One of Papua New Guinea’s
major accounting firms, Deloitte has welcomed the Government’s K13 billion
national money plan, describing it as a “brave budget” premised on “sound
analysis of the current economic climate”.
Treasurer Don Polye handed
down the country’s national budget on Tuesday, indicated that the government’s focus
would be directed significantly towards the provincial and district levels.
The Treasurer also
highlighted the government’s intention to realize budget plans through the
improvement of the country’s Medium Term Development Plan (MTDP) enablers including
education, health, infrastructure development, and law and order.
And while noting the
government’s altered focus, Deloitte expressed reservations with certain
aspects of the budget, stating that “there has been no great emphasis on power
generation as an area of infrastructure development”.
Questions were raised by
Deloitte as to whether PNG Power Limited would have to fund its development
programs though the much touted Private Public Partnership concept, suggesting
that the energy sector did not seem to have the same emphasis as “other key
infrastructure areas”.
However the Deloitte
assessment was more positive of the governments continued focus on what it
termed the “historically poor financial performance of its State Owned
Enterprises”, particularly where the government intends to improve on the
performance of SOEs through 10 core principles recently identified by authorities.

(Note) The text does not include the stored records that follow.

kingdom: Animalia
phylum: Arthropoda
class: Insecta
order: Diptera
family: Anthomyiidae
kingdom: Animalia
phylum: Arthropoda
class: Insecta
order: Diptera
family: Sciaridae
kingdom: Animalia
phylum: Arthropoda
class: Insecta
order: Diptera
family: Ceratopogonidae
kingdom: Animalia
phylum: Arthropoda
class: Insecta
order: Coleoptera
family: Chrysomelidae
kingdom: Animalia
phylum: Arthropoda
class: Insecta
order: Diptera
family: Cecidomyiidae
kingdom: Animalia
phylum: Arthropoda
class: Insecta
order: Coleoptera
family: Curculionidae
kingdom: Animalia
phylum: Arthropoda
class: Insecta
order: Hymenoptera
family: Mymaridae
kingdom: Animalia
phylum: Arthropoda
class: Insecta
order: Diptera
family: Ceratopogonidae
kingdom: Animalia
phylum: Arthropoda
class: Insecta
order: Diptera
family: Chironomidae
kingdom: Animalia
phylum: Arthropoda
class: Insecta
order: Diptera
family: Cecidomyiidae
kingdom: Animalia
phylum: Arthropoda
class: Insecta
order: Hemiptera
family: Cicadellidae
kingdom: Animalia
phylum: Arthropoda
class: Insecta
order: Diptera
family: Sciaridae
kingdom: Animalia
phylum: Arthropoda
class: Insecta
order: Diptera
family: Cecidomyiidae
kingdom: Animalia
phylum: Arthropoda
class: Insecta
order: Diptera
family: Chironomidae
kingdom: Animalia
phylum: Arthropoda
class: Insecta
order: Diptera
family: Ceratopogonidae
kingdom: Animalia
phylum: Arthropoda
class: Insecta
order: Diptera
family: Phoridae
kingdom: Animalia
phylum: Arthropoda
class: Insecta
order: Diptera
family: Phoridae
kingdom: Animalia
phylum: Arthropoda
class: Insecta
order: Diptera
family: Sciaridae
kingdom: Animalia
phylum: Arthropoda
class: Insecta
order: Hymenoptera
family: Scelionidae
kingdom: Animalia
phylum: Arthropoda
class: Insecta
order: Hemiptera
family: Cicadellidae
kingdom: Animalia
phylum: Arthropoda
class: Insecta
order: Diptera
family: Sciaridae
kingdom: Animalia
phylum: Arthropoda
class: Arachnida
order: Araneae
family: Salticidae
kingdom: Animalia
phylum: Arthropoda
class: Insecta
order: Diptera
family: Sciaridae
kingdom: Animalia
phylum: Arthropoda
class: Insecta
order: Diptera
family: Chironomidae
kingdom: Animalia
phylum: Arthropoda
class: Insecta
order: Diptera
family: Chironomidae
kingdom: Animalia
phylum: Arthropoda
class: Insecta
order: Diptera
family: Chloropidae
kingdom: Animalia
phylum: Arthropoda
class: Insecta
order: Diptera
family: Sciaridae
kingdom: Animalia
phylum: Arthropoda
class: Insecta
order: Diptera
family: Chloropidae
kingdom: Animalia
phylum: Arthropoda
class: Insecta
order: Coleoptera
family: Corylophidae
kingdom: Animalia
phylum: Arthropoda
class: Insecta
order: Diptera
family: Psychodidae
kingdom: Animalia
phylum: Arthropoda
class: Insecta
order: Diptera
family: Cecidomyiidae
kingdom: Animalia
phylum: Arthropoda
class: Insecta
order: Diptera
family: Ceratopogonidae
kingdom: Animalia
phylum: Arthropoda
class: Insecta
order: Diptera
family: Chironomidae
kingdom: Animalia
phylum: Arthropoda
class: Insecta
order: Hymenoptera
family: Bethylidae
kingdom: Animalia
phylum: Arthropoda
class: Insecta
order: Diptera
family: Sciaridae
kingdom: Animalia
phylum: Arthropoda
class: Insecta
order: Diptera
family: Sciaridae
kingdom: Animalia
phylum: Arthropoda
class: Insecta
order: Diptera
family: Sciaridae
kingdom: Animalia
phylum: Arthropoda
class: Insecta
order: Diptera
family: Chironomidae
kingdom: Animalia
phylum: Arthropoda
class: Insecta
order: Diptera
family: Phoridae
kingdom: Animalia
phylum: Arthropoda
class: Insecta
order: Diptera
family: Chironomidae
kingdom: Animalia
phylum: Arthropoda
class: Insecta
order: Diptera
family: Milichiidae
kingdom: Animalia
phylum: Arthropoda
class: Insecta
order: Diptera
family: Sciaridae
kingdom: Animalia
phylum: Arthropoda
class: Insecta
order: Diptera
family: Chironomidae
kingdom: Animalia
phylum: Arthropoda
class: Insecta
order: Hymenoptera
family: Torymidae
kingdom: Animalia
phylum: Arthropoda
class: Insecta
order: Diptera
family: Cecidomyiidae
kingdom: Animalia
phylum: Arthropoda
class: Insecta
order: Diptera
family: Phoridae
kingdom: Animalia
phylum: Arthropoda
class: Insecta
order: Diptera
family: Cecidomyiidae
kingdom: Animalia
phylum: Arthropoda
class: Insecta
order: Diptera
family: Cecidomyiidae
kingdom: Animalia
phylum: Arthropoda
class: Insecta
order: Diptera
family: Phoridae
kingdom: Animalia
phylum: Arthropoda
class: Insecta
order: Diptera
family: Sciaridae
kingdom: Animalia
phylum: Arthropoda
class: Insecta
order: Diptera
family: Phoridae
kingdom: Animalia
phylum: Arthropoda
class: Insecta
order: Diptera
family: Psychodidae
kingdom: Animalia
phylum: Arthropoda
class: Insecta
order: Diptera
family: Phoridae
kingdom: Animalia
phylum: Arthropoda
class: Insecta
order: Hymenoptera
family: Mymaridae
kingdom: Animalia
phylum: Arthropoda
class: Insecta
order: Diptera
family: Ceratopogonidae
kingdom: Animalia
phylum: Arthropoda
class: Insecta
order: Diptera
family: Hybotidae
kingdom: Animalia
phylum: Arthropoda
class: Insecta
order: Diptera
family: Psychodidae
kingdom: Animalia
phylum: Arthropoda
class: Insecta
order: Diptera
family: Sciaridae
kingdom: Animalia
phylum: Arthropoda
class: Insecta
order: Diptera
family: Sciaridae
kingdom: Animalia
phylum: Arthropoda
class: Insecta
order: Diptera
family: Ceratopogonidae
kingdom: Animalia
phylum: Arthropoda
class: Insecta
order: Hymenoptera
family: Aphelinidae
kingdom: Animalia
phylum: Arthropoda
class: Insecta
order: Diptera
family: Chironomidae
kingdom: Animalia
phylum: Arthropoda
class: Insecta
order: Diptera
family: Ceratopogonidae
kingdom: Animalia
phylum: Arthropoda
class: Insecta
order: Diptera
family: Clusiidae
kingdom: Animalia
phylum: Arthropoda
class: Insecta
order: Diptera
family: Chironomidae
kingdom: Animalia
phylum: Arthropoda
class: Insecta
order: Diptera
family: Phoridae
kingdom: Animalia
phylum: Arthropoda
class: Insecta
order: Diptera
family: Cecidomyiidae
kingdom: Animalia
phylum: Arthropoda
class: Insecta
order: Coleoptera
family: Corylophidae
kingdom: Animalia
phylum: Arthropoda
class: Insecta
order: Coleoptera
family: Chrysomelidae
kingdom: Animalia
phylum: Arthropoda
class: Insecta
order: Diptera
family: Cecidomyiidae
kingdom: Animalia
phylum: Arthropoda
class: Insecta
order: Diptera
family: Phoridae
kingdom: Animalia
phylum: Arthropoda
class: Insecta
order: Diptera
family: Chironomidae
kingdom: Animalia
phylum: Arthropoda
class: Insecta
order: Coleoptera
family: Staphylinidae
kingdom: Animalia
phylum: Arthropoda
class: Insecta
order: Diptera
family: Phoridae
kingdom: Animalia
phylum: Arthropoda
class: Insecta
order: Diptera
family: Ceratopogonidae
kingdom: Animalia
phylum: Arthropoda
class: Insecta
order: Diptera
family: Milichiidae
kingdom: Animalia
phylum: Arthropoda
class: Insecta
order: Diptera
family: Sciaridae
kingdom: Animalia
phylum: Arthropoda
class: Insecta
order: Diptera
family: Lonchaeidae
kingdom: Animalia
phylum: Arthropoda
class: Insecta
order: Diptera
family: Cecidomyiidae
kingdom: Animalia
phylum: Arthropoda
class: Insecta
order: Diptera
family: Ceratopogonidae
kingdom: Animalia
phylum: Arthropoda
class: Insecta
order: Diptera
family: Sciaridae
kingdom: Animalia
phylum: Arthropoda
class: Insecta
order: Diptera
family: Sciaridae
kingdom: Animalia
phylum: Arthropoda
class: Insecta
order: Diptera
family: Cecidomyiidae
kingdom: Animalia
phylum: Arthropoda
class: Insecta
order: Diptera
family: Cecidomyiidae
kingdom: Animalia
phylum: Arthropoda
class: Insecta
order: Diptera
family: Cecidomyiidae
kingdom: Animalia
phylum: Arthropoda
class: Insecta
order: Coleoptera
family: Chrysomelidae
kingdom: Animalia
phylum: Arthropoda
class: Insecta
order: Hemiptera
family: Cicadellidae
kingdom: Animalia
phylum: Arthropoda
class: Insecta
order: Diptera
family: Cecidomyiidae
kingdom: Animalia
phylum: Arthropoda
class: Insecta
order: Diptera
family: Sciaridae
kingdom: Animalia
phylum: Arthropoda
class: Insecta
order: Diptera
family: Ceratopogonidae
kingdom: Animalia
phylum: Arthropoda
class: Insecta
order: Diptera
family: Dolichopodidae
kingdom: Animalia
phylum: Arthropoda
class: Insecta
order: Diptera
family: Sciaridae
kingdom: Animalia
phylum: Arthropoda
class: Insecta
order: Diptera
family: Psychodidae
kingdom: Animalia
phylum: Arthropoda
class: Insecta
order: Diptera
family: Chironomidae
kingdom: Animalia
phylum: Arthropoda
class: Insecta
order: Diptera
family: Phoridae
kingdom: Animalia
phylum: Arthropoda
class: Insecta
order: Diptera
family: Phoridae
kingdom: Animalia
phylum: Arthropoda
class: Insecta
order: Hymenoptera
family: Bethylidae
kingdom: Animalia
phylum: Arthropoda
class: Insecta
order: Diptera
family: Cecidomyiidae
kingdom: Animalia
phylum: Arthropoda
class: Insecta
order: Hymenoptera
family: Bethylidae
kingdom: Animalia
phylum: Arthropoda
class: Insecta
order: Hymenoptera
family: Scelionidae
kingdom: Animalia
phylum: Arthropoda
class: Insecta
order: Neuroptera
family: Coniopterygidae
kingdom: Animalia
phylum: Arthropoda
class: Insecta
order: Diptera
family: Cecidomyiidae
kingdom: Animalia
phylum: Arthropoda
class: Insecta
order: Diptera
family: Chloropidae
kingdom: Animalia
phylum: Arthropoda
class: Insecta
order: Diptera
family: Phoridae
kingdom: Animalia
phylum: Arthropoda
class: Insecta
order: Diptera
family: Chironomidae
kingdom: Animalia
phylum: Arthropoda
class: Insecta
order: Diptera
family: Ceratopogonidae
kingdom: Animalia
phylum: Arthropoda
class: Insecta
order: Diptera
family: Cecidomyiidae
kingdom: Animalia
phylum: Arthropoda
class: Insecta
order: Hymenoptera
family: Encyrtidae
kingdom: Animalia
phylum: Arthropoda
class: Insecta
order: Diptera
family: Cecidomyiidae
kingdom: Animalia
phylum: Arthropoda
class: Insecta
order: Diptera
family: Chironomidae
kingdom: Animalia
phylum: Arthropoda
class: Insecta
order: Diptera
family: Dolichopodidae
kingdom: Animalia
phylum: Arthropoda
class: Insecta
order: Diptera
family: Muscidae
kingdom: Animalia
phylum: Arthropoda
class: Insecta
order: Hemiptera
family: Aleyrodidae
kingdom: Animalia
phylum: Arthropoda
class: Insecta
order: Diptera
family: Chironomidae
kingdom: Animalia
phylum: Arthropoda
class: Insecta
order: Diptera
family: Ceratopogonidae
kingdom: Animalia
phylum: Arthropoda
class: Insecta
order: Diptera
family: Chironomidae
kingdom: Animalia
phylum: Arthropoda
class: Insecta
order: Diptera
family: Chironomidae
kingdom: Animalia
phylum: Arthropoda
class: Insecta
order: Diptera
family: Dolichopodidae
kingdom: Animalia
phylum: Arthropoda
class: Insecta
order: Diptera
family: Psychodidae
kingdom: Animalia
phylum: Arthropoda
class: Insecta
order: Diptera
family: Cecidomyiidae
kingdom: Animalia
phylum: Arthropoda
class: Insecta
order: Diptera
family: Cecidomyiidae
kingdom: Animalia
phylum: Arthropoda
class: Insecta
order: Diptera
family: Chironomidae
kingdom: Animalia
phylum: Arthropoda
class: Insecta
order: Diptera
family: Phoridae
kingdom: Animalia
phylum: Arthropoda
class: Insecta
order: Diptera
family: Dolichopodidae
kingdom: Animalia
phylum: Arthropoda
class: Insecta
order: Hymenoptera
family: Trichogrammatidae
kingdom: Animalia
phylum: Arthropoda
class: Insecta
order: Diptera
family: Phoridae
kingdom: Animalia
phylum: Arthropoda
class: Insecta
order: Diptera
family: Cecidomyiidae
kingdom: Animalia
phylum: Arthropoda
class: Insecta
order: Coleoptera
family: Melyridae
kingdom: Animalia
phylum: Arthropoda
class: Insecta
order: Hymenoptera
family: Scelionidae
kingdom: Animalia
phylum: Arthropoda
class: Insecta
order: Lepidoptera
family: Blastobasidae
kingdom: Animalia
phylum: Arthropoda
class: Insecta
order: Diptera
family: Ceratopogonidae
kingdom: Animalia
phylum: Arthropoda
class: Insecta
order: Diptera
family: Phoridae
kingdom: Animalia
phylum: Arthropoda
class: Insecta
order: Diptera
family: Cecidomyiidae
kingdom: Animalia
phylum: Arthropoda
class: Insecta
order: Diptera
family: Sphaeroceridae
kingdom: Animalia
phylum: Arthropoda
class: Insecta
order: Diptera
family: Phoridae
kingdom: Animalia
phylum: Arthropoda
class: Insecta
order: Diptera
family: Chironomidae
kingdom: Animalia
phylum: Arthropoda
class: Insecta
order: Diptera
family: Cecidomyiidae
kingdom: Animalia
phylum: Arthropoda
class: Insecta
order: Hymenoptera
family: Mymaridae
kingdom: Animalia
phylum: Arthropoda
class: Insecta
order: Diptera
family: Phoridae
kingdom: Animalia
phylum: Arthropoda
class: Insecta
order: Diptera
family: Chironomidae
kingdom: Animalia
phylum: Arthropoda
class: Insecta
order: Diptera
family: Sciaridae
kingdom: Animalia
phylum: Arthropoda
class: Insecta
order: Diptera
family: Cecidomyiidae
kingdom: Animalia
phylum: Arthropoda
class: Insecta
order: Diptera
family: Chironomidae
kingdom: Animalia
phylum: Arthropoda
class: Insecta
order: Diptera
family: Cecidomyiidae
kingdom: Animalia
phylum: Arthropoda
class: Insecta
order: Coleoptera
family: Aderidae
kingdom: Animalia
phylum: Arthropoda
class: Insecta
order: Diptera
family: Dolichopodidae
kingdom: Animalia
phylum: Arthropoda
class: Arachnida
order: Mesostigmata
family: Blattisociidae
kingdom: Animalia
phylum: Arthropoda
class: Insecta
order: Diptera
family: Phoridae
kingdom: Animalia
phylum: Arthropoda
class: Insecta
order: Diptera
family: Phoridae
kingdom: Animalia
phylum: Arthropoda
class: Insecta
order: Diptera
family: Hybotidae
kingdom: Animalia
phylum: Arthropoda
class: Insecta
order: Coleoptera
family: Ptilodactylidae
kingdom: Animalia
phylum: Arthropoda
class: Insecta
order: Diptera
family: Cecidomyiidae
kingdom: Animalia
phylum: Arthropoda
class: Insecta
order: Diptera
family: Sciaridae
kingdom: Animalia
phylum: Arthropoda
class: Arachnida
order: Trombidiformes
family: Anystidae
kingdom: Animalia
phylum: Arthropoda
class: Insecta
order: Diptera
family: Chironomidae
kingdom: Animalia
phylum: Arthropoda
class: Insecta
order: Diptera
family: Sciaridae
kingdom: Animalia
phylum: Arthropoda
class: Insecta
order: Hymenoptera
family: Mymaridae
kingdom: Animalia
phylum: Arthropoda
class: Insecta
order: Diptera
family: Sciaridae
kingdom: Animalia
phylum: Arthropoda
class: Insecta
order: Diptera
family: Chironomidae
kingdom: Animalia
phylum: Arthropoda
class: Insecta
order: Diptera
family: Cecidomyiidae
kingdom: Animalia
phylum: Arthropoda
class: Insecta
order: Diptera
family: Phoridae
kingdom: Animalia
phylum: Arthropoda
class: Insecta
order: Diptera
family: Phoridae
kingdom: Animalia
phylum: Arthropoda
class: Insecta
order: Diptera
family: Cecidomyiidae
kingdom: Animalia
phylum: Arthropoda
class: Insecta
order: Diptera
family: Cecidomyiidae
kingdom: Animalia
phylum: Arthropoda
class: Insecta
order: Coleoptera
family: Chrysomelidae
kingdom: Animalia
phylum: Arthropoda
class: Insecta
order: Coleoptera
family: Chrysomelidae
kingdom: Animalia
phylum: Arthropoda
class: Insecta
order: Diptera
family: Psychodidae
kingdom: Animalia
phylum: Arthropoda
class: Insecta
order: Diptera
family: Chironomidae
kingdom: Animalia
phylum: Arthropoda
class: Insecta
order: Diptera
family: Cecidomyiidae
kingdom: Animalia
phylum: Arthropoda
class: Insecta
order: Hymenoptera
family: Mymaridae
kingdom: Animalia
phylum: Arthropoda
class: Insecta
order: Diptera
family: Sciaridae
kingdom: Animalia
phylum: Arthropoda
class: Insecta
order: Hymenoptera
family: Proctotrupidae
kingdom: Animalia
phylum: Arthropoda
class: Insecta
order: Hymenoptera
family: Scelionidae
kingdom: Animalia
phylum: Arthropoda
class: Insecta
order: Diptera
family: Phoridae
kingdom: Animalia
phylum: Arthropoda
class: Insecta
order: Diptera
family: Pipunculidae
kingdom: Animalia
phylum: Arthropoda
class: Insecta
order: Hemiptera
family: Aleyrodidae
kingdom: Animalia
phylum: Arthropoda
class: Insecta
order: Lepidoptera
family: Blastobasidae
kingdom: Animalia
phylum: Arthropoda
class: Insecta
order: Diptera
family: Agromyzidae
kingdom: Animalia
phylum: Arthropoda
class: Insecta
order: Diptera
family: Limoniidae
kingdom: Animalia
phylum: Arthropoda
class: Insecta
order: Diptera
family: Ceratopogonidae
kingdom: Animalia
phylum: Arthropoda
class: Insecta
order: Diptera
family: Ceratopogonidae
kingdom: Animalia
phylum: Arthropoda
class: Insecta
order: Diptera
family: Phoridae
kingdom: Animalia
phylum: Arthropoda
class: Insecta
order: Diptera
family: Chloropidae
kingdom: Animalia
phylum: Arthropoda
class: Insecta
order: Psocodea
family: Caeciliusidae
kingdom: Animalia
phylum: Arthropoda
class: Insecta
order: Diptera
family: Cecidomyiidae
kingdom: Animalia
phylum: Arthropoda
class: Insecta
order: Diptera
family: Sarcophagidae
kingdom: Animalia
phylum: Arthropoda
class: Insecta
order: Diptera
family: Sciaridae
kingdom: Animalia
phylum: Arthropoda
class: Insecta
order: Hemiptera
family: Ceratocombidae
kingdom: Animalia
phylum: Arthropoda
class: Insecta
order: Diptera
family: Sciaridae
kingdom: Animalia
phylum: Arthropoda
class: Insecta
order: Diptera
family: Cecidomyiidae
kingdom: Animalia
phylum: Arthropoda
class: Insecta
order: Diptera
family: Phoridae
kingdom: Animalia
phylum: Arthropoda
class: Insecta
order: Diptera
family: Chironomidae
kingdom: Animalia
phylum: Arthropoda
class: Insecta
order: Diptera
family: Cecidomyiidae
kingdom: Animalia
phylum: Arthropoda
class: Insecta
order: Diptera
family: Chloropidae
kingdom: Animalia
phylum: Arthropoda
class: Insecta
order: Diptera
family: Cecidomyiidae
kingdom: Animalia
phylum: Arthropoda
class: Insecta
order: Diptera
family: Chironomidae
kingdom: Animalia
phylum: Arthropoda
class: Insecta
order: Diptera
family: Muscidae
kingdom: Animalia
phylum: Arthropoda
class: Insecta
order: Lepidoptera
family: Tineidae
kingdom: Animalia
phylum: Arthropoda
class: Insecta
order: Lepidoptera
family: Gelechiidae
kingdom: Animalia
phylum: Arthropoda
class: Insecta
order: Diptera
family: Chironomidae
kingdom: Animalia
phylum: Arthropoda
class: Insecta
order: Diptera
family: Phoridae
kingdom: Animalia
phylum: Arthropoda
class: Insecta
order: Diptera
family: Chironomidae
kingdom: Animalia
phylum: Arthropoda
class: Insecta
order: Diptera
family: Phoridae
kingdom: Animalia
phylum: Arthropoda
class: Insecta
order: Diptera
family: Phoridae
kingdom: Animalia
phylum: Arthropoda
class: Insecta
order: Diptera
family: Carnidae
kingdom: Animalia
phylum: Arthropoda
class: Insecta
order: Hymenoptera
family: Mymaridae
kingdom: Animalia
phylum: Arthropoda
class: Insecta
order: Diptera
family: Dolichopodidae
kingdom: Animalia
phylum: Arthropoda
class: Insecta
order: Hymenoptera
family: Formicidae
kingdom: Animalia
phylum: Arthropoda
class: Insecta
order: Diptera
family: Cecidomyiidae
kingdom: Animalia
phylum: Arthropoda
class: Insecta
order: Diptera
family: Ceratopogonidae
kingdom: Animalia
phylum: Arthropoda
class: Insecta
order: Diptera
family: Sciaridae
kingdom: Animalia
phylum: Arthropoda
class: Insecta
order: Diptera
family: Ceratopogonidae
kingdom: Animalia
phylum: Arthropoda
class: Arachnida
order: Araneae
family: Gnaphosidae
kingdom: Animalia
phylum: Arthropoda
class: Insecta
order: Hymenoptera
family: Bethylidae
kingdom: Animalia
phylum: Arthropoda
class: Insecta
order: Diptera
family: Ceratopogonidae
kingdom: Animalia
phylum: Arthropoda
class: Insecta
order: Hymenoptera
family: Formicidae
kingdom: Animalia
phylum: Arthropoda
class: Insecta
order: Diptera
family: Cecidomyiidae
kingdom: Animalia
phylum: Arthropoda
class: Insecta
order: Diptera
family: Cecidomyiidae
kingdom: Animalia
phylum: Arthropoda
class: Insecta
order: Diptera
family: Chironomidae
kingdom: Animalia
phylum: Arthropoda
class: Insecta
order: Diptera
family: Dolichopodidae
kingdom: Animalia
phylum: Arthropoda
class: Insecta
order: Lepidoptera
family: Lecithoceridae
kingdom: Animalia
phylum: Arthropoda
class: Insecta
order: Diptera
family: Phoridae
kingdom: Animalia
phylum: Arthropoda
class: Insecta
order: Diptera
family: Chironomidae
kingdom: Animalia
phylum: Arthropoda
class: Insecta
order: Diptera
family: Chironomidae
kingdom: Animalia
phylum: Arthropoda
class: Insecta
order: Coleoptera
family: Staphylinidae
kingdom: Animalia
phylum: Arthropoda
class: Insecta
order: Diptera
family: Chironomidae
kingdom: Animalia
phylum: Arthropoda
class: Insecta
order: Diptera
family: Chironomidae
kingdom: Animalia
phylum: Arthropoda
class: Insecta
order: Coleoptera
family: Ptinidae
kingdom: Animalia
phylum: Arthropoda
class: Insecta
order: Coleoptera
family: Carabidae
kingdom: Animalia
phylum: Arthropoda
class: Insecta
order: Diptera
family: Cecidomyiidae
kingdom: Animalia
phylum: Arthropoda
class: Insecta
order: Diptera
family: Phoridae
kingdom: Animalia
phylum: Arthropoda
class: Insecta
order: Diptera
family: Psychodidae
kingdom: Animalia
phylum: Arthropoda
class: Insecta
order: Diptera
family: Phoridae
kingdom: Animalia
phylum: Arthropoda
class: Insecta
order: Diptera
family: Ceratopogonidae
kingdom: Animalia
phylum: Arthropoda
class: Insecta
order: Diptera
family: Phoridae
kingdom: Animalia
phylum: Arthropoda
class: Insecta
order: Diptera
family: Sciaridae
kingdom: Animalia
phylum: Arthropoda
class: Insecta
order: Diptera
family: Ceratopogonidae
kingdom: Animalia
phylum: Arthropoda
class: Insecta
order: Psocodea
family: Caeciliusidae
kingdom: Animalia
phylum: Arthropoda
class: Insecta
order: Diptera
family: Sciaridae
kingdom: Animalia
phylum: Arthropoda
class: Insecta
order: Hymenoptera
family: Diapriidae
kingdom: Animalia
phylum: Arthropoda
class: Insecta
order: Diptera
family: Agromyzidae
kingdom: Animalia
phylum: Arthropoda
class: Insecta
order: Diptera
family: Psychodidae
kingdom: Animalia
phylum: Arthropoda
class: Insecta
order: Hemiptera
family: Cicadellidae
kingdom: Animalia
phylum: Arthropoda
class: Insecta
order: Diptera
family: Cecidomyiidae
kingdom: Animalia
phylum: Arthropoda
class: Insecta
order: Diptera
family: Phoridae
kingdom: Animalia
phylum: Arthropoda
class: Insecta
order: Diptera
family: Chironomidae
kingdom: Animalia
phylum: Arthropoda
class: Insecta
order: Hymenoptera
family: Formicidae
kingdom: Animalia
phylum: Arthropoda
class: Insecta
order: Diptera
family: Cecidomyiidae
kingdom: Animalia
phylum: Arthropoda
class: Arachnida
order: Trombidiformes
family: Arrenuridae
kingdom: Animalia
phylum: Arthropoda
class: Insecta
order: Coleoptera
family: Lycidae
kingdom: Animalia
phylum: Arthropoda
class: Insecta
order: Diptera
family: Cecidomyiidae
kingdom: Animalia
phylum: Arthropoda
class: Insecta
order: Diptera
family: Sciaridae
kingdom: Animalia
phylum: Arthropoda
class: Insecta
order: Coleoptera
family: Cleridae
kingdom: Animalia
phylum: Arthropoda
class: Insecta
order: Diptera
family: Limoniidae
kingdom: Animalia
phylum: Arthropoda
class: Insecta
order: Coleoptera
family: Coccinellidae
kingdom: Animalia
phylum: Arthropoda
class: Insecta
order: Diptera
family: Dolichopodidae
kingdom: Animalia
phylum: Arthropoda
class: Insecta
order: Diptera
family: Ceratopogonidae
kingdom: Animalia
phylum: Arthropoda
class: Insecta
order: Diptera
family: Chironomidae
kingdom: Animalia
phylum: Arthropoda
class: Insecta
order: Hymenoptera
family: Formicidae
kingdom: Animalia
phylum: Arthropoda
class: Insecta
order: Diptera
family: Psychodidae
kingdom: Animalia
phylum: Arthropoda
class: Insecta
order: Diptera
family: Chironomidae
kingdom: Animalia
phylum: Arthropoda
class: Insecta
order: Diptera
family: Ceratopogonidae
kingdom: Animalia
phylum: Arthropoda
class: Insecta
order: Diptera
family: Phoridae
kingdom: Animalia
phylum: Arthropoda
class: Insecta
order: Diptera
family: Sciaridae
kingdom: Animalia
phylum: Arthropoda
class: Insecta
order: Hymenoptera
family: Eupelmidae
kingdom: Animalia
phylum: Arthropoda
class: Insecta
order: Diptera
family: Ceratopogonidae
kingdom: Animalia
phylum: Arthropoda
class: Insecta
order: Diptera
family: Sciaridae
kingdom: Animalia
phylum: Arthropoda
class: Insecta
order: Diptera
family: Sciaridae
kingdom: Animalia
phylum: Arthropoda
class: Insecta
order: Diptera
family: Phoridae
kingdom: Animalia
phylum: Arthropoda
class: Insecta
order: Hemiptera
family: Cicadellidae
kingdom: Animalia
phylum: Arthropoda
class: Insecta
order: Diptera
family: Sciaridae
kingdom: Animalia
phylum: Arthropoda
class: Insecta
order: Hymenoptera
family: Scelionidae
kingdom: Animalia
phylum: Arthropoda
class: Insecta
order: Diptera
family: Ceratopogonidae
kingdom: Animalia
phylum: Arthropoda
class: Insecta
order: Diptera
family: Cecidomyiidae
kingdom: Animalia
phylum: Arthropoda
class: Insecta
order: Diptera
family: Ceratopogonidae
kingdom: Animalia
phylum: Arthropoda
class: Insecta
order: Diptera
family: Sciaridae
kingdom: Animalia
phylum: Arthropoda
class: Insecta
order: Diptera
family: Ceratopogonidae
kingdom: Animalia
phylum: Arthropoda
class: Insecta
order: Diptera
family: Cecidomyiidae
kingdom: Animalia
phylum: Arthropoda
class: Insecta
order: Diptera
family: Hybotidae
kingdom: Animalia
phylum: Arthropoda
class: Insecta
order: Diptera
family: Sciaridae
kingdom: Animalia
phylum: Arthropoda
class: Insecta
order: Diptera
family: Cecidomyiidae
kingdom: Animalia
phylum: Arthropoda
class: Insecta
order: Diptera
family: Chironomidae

As part of its comprehensive
analysis of the 2013 National Budget, Deloitte also considered issues such as
the ability of the government to raise domestic capital to finance an expected
K2.6 billion deficit; additional appropriations for trust accounts to sustain
public expenditure over several years, and its view of recent economic
performance and budgetary assumptions.
The company’s overview of
the Budget’s taxation and customs measures was particularly positive on the
aspect of tax administrators recognizing ‘“Nil” tax notices as “assessments”
for certain tax purposes’.
It also welcomed the
government’s move to restrict Provincial governments from enacting sales and
service taxes outside of the national governments tax regime, opting to penalize
provinces by removing defaulting provinces of their entire “GST entitlement
under national revenue sharing laws, and (redistributing) that revenue amongst
all other provinces that do not have such taxes in force”.
The 2013 National Budget was
passed into law yesterday amidst much disappointment from the opposition.